Metropolitan News-Enterprise

 

Tuesday, October 3, 2017

 

Page 3

 

C.A. Says Settlement Entails a ‘Penalty,’ Is Unenforceable

 

By a MetNews Staff Writer

 

The Fourth District Court of Appeal has invalidated a settlement under which the defendant would pay the full amount sought by the complaint—$303,000—unless it paid by a date certain, in which event $75,000 would be accepted as payment in full.

Under the accord, reached in September 2014, the defendants, Alan Sporn and others, stipulated in writing to entry of judgment against them for the full amount; plaintiff Vitatech International, Inc. agreed to hold onto the stipulation and, if payment were made on or before June 5, 2015, to accept that amount and discard the stipulation.

The defendants failed to make timely payment, the plaintiff filed the stipulation, and judgment was entered for $303,000. The defendants then sought an order vacating the judgment, arguing that to the extent it exceeded $75,000, it constituted an unlawful penalty and was void under the liquidated damages statute.

Civil Code §1671 says, in part, that “a provision in a contract liquidating damages for the breach of the contract is void except that the parties to such a contract may agree therein upon an amount which shall be presumed to be the amount of damage sustained by a breach thereof, when, from the nature of the case, it would be impracticable or extremely difficult to fix the actual damage.”

Judge Denies Motion

Orange Superior Court Judge Sheila Fell denied the motion, holding that $75,000 was a discounted amount based on prompt payment. Div. One of the appeals court reversed Friday in an unpublished opinion by Justice Richard M. Aronson, which orders that judgment be entered in the amount of $75,000.

Aronson wrote::

“The parties’ stipulation for entry of judgment does not use the phrase liquidated damages, but its legal effect is the same as a liquidated damages provision….The stipulation predetermines the amount of damages Vitatech is entitled to receive if Appellants breached the stipulation by failing timely to pay the settlement amount.
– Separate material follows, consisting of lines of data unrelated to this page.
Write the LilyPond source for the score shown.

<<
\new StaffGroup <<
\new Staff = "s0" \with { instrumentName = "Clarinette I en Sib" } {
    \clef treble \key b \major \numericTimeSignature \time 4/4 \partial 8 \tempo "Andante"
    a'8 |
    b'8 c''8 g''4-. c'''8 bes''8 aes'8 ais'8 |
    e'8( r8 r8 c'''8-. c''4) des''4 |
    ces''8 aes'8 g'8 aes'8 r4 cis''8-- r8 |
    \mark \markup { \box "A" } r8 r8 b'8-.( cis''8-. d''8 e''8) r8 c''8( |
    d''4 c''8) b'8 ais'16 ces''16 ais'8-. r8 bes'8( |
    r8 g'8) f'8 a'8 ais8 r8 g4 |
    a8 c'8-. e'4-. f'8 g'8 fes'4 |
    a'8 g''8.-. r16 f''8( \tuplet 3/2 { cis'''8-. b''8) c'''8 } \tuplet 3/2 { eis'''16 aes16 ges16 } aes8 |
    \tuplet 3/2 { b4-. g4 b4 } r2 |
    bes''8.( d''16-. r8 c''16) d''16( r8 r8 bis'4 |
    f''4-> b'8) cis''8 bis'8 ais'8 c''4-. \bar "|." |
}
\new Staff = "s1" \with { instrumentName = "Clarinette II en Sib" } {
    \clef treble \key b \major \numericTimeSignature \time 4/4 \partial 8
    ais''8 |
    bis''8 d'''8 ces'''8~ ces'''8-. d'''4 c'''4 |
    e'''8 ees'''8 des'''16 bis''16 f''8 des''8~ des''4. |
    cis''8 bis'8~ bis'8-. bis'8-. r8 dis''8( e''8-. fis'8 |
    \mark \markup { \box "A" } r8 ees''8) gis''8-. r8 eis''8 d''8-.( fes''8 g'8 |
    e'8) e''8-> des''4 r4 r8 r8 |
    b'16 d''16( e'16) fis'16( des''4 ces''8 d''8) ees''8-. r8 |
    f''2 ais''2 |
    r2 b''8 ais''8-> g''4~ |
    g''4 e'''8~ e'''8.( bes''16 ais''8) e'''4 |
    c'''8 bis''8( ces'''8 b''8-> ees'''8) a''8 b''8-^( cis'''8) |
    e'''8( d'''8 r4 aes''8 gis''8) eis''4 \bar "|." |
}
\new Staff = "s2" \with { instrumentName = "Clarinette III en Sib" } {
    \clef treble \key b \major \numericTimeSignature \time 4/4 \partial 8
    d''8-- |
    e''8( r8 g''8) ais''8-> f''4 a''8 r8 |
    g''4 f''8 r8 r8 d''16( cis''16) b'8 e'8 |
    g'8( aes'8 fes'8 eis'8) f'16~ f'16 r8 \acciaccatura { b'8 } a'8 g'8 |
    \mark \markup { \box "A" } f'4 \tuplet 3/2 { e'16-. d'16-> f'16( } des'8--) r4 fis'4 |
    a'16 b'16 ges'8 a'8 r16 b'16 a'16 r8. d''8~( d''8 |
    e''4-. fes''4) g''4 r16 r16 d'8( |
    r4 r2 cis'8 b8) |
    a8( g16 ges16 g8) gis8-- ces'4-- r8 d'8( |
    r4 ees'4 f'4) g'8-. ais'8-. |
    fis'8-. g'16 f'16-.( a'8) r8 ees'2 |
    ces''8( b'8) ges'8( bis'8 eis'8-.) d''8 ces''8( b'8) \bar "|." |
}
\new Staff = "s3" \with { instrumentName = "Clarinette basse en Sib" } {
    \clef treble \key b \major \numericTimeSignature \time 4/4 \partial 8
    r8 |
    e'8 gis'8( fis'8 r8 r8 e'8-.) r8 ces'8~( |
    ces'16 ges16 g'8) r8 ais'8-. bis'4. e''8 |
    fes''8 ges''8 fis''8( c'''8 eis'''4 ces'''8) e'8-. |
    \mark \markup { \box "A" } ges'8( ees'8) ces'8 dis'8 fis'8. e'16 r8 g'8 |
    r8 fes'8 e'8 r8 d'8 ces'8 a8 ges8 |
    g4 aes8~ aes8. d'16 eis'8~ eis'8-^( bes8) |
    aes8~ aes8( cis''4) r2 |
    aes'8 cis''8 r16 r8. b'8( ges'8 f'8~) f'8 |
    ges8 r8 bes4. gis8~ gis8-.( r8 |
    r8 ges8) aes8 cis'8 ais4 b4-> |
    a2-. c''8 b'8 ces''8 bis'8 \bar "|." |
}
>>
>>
The provision establishing the amount of the stipulated judgment therefore is unenforceable unless that amount bears a reasonable relationship to the amount of damages the parties could have anticipated Vitatech would suffer if Appellants breached their obligation to pay the settlement amount….Indeed, the amount of the judgment must reasonably relate to the damages likely to arise from the breach of the stipulation, not the alleged breach of the underlying contract, because it is the breach of the stipulation that allows Vitatech to enter judgment against Appellants.”

Penalizing Nonpayment

The jurist continued:

“Nothing in the stipulation or appellate record establishes a reasonable relationship between Appellants’ failure to pay the $75,000 settlement amount and the $303,000 judgment….[T]he stipulation for entry of judgment illegally penalizes Appellants for failing to pay the settlement amount, rather than compensating Vitatech for the reasonably anticipated damages caused by that failure.”

The $303,000 figure included compensatory damages, prejudgment interest, attorney fees, and costs. Aronson specified:

“Vitatech may apply to recover its trial court costs because nothing in the stipulation for entry of judgment relinquishes that right when Appellants failed to timely pay.”

There was no basis, he said, for attorney fees or prejudgment interest.

The case is Vitatech International v. Sporn, G053477.

Andrew R. Nelson and Sasan K. Behnood of Friedman Stroffe & Gerard represented the defendants and Michael J. Steponovich Jr. argued for Vitatech.